In March 2003, these rebel groups staged a major offensive while the Government of Sudan (GoS) was occupied with the North-South conflict.  The ambitious attacks took the GoS by surprise, and resulted in the capturing of several key government installations, including El Fasher airport.  The government responded with aerial bombardments in Darfur and by recruiting nomadic militias called the Janjaweed to fight the rebels in a counterinsurgency campaign, with the support of the Sudanese Armed Forces (SAF).  These militias engaged in an inhumane, ethnically-targeted campaign of mass killings, forced displacement, destruction of property, and the use of rape as a weapon of war.

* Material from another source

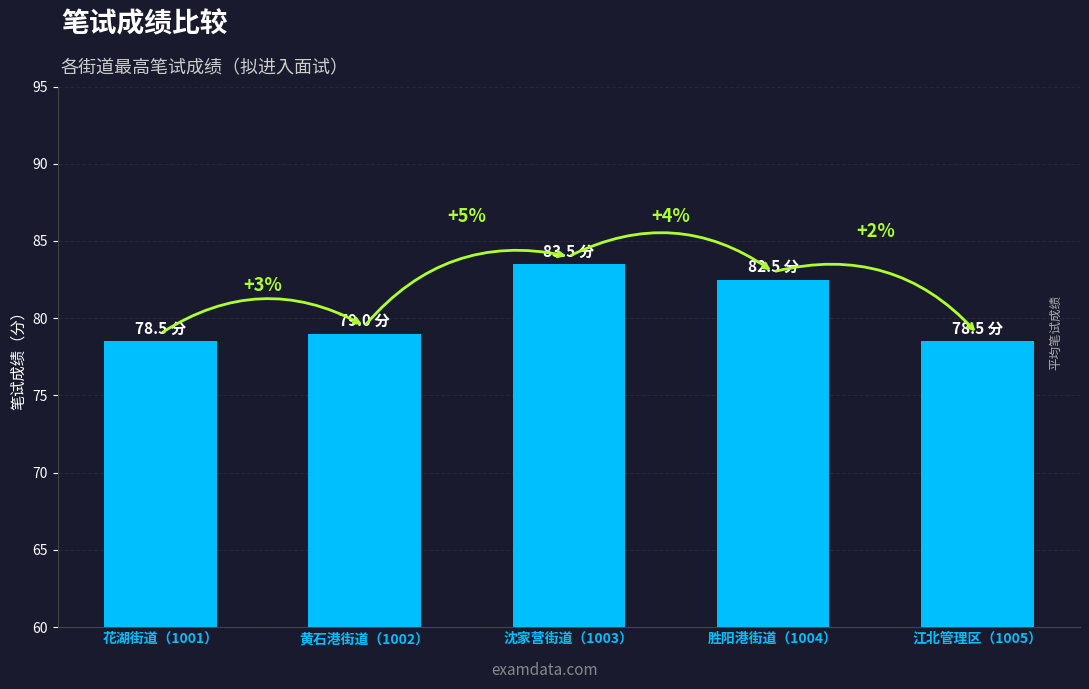

How many bars are there in total?

5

The conflict–which was eventually deemed a genocide–claimed 300,000 lives, internally displaced more than 2 million people, and forced another 300,000 to flee abroad, primarily to neighboring Chad.  Eventually, after weak attempts by various international actors to adequately address the disastrous situation on the ground, a hybrid United Nations and African Union mission (UNAMID) was deployed to the country to monitor the 2006 Darfur Peace Agreement and subsequent 2011 Doha Document for Peace in Darfur.  However, international assistance came too late. By the time the Comprehensive Peace Agreement to end the North-South war was signed in January 2005, and the international community finally turned its attention to Darfur, the genocidal violence had already claimed almost two-thirds of its total victims.

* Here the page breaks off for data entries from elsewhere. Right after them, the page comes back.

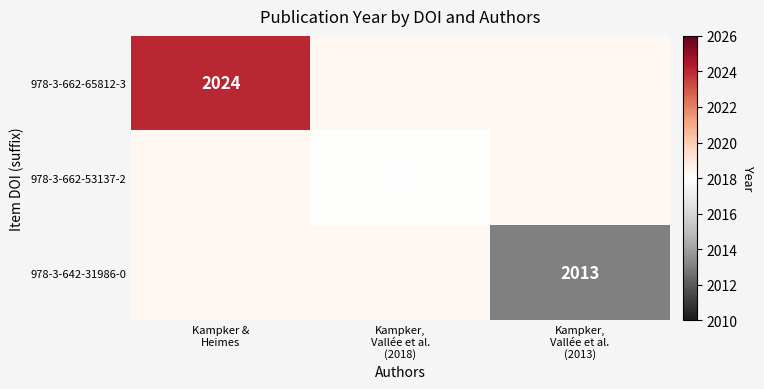

How many data points does each series have?

3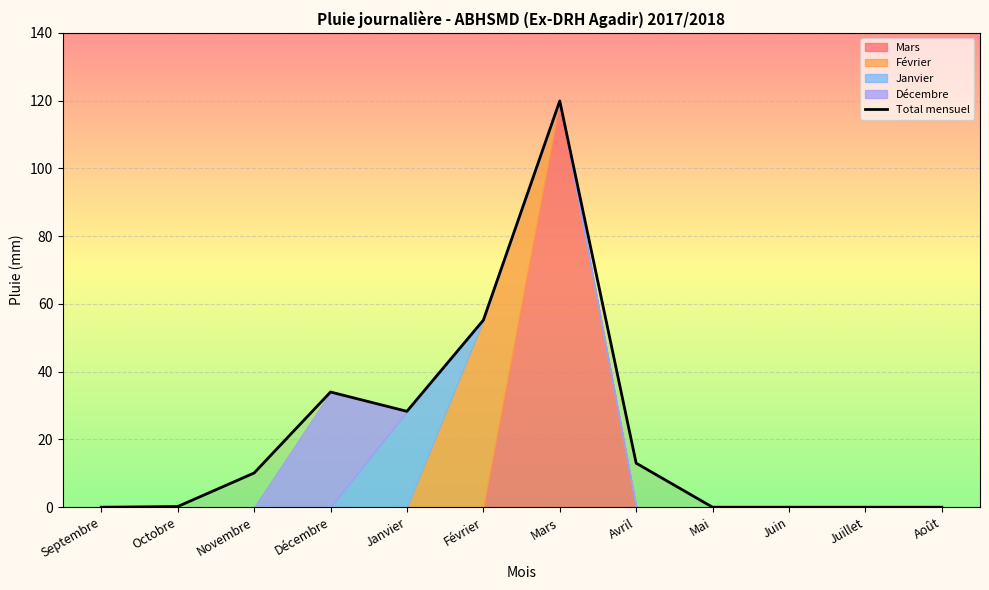

What is the average value?

21.7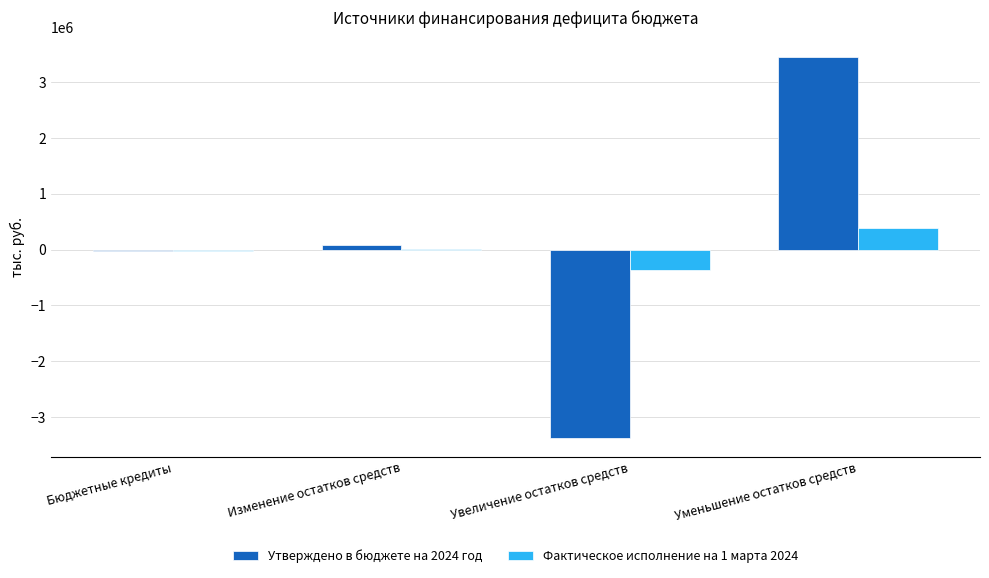

What is the total value across all series at Бюджетные кредиты?

-55740.0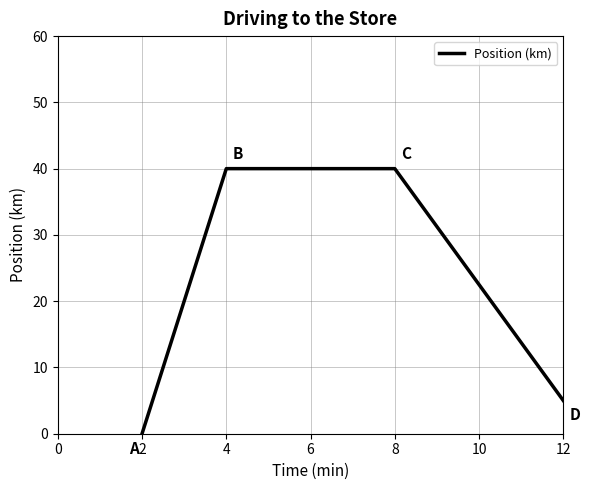

The value at 4 is 58. True or false?

False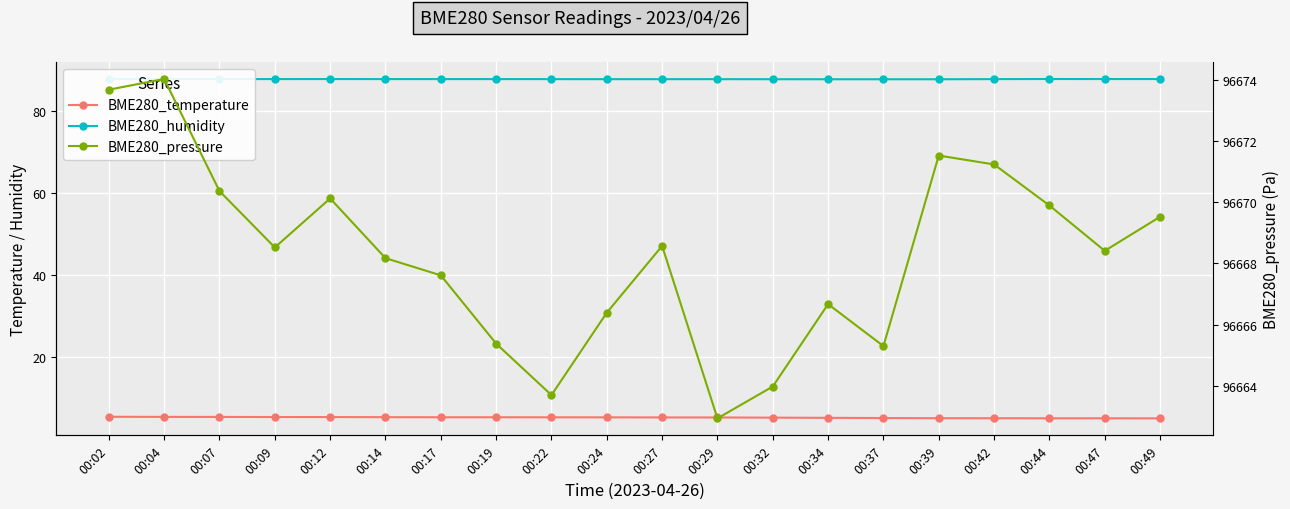

Which category has the highest value in the BME280_humidity series?

00:02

In March 2005, the United Nations Security Council (UNSC) referred the situation in Darfur to the International Criminal Court (ICC).  In July 2008, the Chief Prosecutor of the ICC, Luis Moreno Ocampo, requested an arrest warrant for Sudanese President Al-Bashir. This milestone marked the first time the ICC had indicted a sitting Head of State.  He was charged with crimes against humanity, war crimes, and eventually, genocide. Although the warrants remain in force, Al-Bashir continues to preside over Sudan. For now, victims must be satisfied in knowing that many states have denied Al-Bashir entry, refused to host summits he intended to attend, and threatened to enforce the ICC arrest warrants if he travels within their territories.